After thinking for a minute or two, I finally thought of a person that wasn’t anything like any of these “me focused” friends. My therapist then asked me to list what was different about this person and the main things that came to mind was this person was mellow, focused on their children and wasn’t visually self-conscious about their image. Then my therapist stated “so you said this person was mellow like their vibrations were low, mellow toned”, then asked me how did this make me feel? I replied it made me feel uncomfortable and like in typical therapist fashion she asked “why” and I replied, because I’m not used to mellow, I’m use to people who are high wired, high vibration and at the same time we both say “chaotic”. Then another puzzle piece fell into place, maybe I’m gravitating towards people who are “me focused”, high vibratory because that’s familiar. I grew up in a household that was “me focused” and chaotic. My entire life has been nothing but chaos, whenever there is a moment of peace or mellowness I feel uncomfortable and become anxious. That’s why I’ve always been a busy body, constantly active which leads to being burnt out and stressed out on the regular.  But also kept me from having to think or wallow in the pain that was my life.

I do want to know what’s “wrong”with me and what I need to do to fix the deep dark parts of me to make myself whole, especially after going through a traumatic marriage and separation. At first when I learned that I’m partly to blame for some of these hardwired poor decisions it saddened me and made me think that I’m way more screwed up than I originally thought.

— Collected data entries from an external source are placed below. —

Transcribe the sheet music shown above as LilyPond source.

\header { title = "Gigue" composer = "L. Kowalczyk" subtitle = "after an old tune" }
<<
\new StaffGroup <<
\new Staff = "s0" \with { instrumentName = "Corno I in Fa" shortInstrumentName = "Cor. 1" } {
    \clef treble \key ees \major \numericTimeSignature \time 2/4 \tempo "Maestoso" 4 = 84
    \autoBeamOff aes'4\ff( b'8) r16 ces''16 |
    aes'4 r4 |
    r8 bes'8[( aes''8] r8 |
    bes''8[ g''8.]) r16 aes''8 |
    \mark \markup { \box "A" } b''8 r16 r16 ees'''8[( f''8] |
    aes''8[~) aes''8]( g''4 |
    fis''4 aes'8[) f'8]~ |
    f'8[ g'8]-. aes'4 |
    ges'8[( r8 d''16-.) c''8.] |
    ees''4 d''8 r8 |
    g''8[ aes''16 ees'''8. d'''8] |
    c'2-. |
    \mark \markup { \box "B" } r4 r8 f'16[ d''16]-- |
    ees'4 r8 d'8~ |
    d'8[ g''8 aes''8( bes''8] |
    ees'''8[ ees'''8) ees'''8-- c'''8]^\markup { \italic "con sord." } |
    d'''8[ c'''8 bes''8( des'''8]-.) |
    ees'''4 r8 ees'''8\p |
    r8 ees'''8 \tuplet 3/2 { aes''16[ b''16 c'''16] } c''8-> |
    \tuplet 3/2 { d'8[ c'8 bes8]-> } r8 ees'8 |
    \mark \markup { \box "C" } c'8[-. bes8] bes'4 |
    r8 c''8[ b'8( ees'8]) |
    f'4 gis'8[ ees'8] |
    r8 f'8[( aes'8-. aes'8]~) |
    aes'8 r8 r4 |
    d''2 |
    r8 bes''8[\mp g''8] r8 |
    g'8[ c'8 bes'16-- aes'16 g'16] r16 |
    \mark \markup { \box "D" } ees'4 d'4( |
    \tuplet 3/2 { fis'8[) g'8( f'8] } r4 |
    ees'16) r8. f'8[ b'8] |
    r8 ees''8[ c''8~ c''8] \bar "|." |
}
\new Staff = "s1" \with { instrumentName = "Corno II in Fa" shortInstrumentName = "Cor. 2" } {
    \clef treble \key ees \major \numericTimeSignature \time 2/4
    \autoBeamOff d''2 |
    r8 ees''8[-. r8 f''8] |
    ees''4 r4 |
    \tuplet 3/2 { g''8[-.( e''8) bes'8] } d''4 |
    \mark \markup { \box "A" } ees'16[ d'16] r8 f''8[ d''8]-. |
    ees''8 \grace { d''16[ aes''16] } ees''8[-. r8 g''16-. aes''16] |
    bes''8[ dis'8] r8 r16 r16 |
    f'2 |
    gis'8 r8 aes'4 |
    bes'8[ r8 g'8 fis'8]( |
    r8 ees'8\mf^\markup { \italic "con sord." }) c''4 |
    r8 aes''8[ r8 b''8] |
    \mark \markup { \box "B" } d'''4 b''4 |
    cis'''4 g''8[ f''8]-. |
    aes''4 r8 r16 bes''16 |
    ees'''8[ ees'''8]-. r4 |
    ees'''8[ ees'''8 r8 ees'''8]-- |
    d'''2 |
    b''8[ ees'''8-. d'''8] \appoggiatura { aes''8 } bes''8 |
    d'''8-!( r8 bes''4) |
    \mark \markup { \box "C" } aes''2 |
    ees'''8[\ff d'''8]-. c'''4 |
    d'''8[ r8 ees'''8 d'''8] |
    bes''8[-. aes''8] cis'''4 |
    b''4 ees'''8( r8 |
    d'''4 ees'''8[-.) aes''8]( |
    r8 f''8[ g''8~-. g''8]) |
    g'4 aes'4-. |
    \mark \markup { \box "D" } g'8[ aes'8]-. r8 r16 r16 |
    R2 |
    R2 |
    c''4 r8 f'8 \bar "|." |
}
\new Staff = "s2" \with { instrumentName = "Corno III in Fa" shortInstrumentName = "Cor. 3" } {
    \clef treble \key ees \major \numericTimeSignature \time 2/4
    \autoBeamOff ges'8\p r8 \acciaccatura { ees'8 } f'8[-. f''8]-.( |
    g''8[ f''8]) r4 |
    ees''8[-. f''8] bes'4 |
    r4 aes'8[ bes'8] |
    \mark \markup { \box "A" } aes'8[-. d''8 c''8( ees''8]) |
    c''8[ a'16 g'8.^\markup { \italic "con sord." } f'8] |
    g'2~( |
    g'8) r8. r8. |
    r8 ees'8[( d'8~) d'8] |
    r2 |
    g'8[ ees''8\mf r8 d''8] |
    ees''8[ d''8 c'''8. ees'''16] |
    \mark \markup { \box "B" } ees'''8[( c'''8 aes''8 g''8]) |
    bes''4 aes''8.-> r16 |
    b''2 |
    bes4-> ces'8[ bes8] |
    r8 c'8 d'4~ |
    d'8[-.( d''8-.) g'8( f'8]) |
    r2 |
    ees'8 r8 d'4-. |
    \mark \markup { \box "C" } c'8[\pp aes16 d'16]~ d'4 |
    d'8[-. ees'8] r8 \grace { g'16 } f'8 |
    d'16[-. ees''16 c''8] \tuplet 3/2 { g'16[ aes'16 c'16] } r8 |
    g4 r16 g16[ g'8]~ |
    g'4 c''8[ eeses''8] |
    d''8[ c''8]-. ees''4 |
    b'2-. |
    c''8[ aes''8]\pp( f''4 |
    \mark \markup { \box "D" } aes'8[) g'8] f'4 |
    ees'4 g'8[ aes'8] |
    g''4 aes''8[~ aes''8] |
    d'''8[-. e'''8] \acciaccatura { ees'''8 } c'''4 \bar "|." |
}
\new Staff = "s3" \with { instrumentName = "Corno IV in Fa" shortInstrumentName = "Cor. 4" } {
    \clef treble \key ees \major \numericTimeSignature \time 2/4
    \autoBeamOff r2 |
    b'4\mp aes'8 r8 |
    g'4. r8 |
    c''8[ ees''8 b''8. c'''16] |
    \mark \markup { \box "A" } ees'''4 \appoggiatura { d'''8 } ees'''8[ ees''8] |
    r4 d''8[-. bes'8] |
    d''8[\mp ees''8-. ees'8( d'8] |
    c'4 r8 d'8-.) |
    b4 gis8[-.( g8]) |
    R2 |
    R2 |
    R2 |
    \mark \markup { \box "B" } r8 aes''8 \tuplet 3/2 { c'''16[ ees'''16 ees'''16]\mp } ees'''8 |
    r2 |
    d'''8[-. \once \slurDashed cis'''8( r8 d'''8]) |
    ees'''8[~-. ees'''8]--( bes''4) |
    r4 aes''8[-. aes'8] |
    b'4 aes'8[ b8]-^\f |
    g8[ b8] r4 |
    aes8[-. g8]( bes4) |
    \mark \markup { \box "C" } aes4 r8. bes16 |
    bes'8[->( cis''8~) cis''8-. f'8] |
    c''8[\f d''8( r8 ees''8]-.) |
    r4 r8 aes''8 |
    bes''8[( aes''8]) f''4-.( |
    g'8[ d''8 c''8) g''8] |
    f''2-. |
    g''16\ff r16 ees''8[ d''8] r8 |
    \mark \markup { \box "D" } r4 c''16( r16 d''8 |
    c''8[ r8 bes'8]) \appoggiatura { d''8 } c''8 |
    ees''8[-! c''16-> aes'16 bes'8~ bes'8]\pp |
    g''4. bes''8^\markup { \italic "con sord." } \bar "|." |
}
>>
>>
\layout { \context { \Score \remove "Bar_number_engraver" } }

No wonder I attract crap in my life. But after a day of processing, I became inspired and felt better knowing this information.

So Mirror, Mirror on the Wall …. no I’m not to blame for what is attracted to me and no I’m not to blame for what I’m attracted to, but I am responsible for my attractions after I’m made aware to these factors that have made me hardwired to this dysfunction. Time to choose wisely. Time to change the woman in the mirror!